Филька, действительно, ходил на себя непохожим. От расспросов товарищей он только отмахивался. Не мог же он им сказать, что у него камнем на сердце лежит обещанье, данное Илье Лихому, что нищий, которого он выдал за колдуна, чтоб чем-нибудь оправдать свое волнение, был посланцем атамана и шепнул ему ни более ни менее как:
— Завтра ночью… Не сдержишь обещанного — не снесешь головы.
— Что спать не идешь, Филипп?
— А не хочется что-то.
— Эх, дурень! Будь я на твоем месте — я б такого храпа пустил, что ай да люли. А мне вот нельзя: сторожить надо…
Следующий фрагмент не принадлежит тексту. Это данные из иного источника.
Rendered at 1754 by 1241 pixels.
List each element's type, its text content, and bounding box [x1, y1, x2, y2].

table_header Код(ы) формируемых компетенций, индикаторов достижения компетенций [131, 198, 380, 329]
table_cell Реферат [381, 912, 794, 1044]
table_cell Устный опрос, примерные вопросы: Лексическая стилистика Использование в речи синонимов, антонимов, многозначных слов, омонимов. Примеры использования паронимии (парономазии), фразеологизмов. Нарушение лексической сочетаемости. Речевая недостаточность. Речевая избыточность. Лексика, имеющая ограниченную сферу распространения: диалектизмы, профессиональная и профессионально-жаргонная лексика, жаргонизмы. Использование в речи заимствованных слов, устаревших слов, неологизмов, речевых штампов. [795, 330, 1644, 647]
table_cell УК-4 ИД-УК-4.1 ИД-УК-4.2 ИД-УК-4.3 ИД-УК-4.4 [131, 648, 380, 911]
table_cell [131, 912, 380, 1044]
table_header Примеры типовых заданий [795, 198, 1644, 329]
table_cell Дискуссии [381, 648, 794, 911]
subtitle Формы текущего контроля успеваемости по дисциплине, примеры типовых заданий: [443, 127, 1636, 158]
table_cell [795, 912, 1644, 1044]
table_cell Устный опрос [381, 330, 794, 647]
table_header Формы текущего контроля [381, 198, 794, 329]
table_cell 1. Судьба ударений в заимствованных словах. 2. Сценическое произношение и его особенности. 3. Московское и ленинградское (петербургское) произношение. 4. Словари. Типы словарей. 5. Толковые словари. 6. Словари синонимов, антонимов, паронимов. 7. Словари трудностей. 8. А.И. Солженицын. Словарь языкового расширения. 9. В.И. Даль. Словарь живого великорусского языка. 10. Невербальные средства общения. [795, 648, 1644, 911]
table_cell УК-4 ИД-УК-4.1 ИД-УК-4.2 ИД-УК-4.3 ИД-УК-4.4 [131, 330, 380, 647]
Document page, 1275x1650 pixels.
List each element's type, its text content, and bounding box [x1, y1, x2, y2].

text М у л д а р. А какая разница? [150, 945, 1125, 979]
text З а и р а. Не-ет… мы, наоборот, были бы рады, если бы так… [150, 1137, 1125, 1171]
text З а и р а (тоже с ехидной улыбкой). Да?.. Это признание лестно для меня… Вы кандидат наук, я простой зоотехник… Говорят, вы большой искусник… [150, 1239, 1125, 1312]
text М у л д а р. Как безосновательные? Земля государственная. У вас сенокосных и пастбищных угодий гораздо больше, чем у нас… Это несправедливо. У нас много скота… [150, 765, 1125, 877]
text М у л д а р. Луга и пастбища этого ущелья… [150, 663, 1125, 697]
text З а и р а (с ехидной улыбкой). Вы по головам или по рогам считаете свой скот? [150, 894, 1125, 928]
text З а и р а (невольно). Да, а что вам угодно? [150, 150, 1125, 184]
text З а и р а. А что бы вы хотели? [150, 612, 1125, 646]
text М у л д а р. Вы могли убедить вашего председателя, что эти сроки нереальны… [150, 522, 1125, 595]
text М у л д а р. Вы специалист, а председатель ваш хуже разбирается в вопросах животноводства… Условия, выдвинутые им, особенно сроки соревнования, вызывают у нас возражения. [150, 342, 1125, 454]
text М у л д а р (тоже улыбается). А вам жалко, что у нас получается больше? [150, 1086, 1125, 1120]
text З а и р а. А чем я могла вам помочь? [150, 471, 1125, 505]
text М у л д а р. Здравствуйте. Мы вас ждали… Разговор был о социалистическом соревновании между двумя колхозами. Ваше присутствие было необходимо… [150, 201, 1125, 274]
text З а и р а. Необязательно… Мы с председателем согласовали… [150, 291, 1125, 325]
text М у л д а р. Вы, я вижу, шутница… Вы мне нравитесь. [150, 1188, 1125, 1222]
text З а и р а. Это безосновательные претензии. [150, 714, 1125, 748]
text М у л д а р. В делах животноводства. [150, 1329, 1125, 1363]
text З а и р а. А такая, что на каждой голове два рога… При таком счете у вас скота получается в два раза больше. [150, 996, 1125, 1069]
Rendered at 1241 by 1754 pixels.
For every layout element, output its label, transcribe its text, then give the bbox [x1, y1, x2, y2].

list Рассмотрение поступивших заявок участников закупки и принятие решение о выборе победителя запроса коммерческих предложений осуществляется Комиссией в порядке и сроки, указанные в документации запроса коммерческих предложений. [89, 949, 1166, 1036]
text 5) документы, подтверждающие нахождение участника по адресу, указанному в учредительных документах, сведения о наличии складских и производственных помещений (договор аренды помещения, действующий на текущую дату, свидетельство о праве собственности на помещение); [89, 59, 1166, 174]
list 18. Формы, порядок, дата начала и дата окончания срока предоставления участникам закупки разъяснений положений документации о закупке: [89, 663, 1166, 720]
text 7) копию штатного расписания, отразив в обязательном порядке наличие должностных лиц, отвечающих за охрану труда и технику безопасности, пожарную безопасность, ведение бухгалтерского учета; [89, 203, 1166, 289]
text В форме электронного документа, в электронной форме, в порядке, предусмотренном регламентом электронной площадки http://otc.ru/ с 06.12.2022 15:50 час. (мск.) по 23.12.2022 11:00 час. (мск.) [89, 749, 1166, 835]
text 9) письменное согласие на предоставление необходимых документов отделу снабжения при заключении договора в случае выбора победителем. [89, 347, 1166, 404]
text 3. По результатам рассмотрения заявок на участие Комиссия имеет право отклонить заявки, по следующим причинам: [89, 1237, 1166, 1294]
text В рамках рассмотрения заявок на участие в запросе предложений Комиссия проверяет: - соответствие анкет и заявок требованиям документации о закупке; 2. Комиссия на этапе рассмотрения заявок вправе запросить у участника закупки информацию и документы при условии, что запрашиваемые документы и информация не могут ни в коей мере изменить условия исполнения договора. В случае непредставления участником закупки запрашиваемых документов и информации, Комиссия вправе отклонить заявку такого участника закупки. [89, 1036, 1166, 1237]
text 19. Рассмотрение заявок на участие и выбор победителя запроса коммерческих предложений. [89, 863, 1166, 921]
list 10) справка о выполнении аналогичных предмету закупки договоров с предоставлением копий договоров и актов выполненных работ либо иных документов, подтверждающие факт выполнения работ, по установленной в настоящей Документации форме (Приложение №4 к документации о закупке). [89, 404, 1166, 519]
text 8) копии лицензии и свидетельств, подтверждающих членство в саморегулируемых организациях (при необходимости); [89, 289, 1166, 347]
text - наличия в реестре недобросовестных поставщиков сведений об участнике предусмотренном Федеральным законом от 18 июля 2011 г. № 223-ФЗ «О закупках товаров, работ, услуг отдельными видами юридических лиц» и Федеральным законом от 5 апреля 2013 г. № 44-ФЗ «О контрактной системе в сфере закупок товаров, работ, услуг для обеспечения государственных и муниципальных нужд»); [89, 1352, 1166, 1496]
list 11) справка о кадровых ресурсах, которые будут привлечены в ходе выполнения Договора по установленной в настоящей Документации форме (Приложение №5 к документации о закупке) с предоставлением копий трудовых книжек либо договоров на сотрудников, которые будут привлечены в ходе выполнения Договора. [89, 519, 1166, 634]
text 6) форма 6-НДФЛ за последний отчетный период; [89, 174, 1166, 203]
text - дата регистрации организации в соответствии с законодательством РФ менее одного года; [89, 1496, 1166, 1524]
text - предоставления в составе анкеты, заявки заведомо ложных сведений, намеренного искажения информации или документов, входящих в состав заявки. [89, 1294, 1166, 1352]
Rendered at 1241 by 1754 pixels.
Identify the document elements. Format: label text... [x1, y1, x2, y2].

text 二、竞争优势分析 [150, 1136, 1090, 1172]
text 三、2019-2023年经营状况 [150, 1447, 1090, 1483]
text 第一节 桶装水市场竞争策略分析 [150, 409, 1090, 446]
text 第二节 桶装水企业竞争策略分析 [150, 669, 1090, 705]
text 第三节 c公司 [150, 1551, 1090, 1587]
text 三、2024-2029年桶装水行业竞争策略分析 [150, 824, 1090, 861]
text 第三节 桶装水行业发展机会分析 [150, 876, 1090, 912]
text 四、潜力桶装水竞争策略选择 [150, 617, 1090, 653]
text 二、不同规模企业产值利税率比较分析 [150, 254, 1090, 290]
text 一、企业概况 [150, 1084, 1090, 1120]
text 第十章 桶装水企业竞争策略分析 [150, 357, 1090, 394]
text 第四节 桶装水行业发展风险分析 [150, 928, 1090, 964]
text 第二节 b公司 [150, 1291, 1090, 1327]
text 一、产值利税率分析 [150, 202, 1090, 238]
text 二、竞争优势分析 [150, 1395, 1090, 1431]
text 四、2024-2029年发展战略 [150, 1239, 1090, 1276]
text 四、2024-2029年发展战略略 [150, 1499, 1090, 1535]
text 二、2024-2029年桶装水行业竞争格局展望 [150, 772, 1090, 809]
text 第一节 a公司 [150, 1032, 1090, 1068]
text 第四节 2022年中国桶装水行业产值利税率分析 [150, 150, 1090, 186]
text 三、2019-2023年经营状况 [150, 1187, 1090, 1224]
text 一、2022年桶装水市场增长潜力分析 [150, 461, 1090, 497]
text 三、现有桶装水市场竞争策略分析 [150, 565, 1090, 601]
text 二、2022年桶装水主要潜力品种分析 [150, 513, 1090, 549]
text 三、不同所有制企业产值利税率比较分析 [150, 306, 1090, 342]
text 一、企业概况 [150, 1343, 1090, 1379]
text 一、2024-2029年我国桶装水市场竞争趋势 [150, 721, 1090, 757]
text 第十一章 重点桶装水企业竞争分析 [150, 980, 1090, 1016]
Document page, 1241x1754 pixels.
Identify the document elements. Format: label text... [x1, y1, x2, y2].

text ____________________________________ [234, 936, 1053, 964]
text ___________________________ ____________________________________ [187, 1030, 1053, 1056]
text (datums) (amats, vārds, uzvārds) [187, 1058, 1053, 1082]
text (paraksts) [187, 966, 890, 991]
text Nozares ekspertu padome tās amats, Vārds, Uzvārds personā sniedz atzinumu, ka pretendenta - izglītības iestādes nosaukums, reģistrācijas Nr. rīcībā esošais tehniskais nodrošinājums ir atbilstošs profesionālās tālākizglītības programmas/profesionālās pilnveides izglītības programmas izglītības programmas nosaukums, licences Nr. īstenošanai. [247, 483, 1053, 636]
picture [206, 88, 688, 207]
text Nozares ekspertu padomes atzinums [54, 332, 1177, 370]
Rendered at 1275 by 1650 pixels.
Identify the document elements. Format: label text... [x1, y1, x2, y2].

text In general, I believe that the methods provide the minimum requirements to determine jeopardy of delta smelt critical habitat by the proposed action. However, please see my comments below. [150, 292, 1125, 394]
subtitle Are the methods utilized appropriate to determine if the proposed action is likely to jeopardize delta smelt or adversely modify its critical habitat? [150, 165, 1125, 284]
И старик прошел к воротам, сел там… и через минуту храпел во всю Ивановскую.
Было тихо, так тихо, что Фильке звук его шагов казался чрезвычайно громким. Он прислушивался к малейшему шороху.
Время шло. У холопа на сердце становилось легче.
«Может, и не придут», — думал он.
Вдруг слабый свист пронесся, смолк и опять повторился.
Филька вздрогнул: «Идут!»
Он тихо свистнул. Ему ответили. Сомнения не оставалось — шли они. Холоп с какою-то отчаянною решимостью подбежал к воротам, отодвинул засов и распахнул их.
Толпа разбойников тихо вошла во двор. Впереди всех Филька заметил при свете луны приветливо кивавшего ему Илью Лихого.
«Чтоб ты лопнул, душегуб проклятый!» — стиснув от злости зубы, подумал холоп.
Дом был по-прежнему темен и тих, сторож продолжал похрапывать.